Modeling and estimation summary

  • Choose the utility model, i.e., how the attributes and alternatives define the utility e.g., linear function of attributes with logistic noise
  • Choose the response/observation model, e.g., binary, multiple choice, ordered choice.
  • Fit the model using (regularized) maximum likelihood

Aside: “Revealed preference” vs “stated preference”

  • Revealed preference: Use observed data about the choices to estimate value ascribed to items.
    • Generally offline observational data about real choices
  • Stated Preference: Use the choices made by individuals under experimental conditions to estimate these values
    • Generally online experimental data (can include controlled experiments)
  • Revealed preference is considered a “real” choice, so can be more accurate
    • In simulated situations, participants may not respond well to hypotheticals

    • OTOH: observed data may not cover the space, hence the appeal of experiments

Exercise (inclass): choice model for class(es)

  • “Should you take CS 329H or not?”
    • What are the attributes/features (describe what to measure about a class)?
    • What utility model?
    • What is the observation/response model?
    • Revealed preference (observed choices) or stated preference (hypothetical)?
  • “Should you take CS 329H or CS 221 or CS 229?”
    • What are the attributes/features?
    • What utility model?
    • What is the observation/response model?
    • Revealed preference or stated preference?

Exercise (inclass): choice model for language

Design a choice model to evaluate the quality of a language model?

  • What utility model?
    • What are the attributes/features?
  • What is the observation/response model?
  • Revealed preference or stated preference?
  • Who should you query?
    • Individual or pooled responses: why or why not?
  • What are some pro/cons of your design?

References

  • Train, K. (1986).
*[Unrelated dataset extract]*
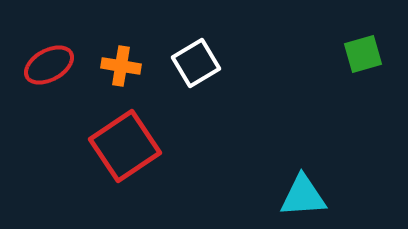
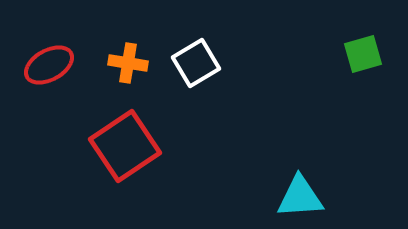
orange cross: moved 7 px right, 3 px up
cyan triangle: moved 3 px left, 1 px down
Qualitative Choice Analysis: Theory, Econometrics, and an Application to Automobile Demand. MIT Press. ISBN 9780262200554. Chapter 8.
  • McFadden, D.; Train, K. (2000). "Mixed MNL Models for Discrete Response" (PDF). Journal of Applied Econometrics. 15 (5): 447–470.
  • Luce, R. D. (1959). Individual Choice Behavior: A Theoretical Analysis. Wiley.
  • Additional:
    • Ben-Akiva, M.; Lerman, S. (1985). Discrete Choice Analysis: Theory and Application to Travel Demand. Transportation Studies. Massachusetts: MIT Press.
    • Park, Byeong U.; Simar, Léopold; Zelenyuk, Valentin (2017). "Nonparametric estimation of dynamic discrete choice models for time series data" (PDF). Computational Statistics & Data Analysis. 108: 97–120. doi:10.1016/j.csda.2016.10.024.
    • Rafailov, Rafael, Archit Sharma, Eric Mitchell, Stefano Ermon, Christopher D. Manning, and Chelsea Finn. "Direct preference optimization: Your language model is secretly a reward model." arXiv preprint arXiv:2305.18290 (2023).